--- START ---

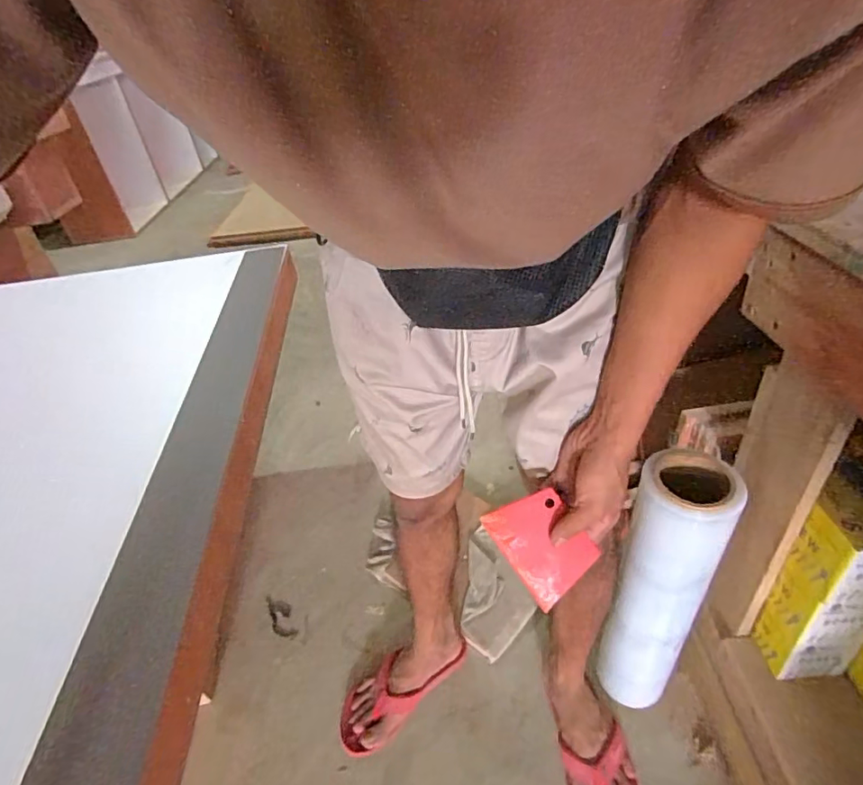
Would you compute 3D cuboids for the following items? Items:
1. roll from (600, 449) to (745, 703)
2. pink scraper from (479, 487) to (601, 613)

--- END ---

TO DO » Set down the entire material verbatim, with each picture left out.

EXPECTED ANSWER »
Would you compute 3D cuboids for the following items? Items:
1. roll from (600, 449) to (745, 703)
2. pink scraper from (479, 487) to (601, 613)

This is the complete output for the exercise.